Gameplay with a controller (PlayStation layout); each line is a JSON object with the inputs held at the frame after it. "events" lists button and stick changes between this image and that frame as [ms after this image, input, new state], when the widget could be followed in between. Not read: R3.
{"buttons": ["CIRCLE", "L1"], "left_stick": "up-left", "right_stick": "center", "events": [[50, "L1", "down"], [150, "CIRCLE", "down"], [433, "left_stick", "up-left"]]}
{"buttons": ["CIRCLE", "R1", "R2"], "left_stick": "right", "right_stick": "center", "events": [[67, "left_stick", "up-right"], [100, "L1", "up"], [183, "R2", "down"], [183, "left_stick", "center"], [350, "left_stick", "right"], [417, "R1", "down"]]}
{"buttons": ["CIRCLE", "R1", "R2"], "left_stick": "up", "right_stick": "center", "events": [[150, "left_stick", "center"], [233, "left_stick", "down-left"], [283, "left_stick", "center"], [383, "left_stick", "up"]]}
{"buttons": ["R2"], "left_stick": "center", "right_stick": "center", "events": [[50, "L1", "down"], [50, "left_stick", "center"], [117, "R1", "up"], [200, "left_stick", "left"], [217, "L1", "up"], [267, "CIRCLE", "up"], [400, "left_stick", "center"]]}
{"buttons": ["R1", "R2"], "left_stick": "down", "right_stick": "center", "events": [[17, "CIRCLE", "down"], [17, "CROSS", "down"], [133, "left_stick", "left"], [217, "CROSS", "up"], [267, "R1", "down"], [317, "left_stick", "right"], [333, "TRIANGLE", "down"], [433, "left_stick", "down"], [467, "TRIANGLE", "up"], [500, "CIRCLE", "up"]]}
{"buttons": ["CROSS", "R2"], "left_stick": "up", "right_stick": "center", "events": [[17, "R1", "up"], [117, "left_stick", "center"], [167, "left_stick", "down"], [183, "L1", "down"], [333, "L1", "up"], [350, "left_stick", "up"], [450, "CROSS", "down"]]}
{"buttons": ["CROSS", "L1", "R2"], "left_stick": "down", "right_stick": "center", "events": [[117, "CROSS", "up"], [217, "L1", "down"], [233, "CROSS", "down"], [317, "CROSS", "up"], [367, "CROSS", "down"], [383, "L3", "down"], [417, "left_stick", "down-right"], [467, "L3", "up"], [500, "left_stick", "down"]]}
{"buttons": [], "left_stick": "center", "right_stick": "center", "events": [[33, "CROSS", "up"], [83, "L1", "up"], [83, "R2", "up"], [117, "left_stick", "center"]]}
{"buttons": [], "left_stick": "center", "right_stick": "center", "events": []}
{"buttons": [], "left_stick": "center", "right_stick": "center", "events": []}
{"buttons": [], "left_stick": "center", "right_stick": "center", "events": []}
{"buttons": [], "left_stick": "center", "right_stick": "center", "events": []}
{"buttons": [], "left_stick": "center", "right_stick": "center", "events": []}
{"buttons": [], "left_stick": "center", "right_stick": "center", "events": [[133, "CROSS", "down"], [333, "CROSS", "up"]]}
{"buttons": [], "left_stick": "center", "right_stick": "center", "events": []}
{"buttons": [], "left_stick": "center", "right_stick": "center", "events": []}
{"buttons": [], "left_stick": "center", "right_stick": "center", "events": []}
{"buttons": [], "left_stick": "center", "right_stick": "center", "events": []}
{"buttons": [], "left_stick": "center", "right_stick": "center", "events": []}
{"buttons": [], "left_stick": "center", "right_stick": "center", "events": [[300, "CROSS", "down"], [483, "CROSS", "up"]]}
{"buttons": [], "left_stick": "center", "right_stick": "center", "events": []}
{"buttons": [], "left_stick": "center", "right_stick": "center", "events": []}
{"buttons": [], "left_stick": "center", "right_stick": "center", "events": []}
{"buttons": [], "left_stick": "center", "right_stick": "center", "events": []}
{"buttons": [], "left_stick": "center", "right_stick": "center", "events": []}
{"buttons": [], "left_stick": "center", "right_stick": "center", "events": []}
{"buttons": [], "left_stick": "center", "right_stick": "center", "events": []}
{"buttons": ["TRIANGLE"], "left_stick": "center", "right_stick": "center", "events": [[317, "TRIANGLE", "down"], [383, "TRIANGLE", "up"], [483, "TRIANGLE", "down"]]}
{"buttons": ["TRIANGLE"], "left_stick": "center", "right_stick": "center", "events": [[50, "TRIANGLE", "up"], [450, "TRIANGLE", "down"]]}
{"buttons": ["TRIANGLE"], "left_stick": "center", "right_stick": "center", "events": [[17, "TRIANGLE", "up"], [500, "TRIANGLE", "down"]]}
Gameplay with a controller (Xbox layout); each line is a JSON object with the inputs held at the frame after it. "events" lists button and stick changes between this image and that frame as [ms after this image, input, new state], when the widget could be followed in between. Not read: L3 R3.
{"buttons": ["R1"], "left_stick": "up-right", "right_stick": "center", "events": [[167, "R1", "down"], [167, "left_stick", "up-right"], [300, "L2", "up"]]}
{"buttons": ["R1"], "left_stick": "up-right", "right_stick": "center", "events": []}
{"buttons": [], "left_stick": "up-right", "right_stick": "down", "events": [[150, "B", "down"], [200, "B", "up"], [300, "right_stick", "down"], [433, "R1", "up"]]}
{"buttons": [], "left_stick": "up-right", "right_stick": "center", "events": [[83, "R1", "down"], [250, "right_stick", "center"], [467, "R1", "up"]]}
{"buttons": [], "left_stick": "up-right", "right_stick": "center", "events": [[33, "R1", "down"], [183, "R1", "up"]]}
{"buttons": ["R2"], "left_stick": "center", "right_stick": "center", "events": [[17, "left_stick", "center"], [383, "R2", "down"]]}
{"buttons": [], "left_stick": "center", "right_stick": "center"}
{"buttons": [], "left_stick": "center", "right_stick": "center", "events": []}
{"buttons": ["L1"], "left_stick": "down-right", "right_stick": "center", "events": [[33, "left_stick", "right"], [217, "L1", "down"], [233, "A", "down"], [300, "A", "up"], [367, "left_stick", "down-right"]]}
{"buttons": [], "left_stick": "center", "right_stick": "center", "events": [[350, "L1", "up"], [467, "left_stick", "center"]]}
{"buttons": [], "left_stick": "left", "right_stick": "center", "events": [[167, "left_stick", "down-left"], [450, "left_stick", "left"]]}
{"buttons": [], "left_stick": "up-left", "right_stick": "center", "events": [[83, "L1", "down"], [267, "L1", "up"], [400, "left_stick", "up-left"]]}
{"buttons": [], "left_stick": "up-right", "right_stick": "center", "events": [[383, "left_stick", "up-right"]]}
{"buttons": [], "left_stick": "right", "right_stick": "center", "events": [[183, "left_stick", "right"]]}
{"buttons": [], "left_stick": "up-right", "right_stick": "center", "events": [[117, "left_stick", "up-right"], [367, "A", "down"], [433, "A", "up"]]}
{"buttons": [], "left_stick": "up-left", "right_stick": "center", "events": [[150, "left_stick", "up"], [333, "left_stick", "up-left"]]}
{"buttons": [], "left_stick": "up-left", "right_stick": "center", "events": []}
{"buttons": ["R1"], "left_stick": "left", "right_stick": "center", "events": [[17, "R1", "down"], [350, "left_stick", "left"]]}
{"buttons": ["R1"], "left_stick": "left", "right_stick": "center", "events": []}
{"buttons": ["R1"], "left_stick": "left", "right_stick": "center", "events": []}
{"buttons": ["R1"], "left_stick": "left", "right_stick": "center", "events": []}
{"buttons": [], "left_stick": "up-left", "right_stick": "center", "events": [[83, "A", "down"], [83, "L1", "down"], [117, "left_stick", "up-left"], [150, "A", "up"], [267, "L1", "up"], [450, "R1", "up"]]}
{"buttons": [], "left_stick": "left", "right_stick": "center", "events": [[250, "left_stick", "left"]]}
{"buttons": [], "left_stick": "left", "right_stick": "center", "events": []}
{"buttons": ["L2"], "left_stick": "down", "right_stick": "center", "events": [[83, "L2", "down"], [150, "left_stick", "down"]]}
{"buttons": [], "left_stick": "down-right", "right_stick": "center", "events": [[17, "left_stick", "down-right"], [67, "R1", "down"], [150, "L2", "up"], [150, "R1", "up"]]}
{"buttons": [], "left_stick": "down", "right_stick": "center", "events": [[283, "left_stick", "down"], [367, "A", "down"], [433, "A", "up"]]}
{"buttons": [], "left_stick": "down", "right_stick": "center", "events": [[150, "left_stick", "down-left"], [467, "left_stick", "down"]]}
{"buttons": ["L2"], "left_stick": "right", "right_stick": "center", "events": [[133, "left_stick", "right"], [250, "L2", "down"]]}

::::::::::

Find all the lines containing "Gameplay" in the material, then copy them.

Gameplay with a controller (PlayStation layout); each line is a JSON object with the inputs held at the frame after it. "events" lists button and stick changes between this image and that frame as [ms after this image, input, new state], when the widget could be followed in between. Not read: R3.
Gameplay with a controller (Xbox layout); each line is a JSON object with the inputs held at the frame after it. "events" lists button and stick changes between this image and that frame as [ms after this image, input, new state], when the widget could be followed in between. Not read: L3 R3.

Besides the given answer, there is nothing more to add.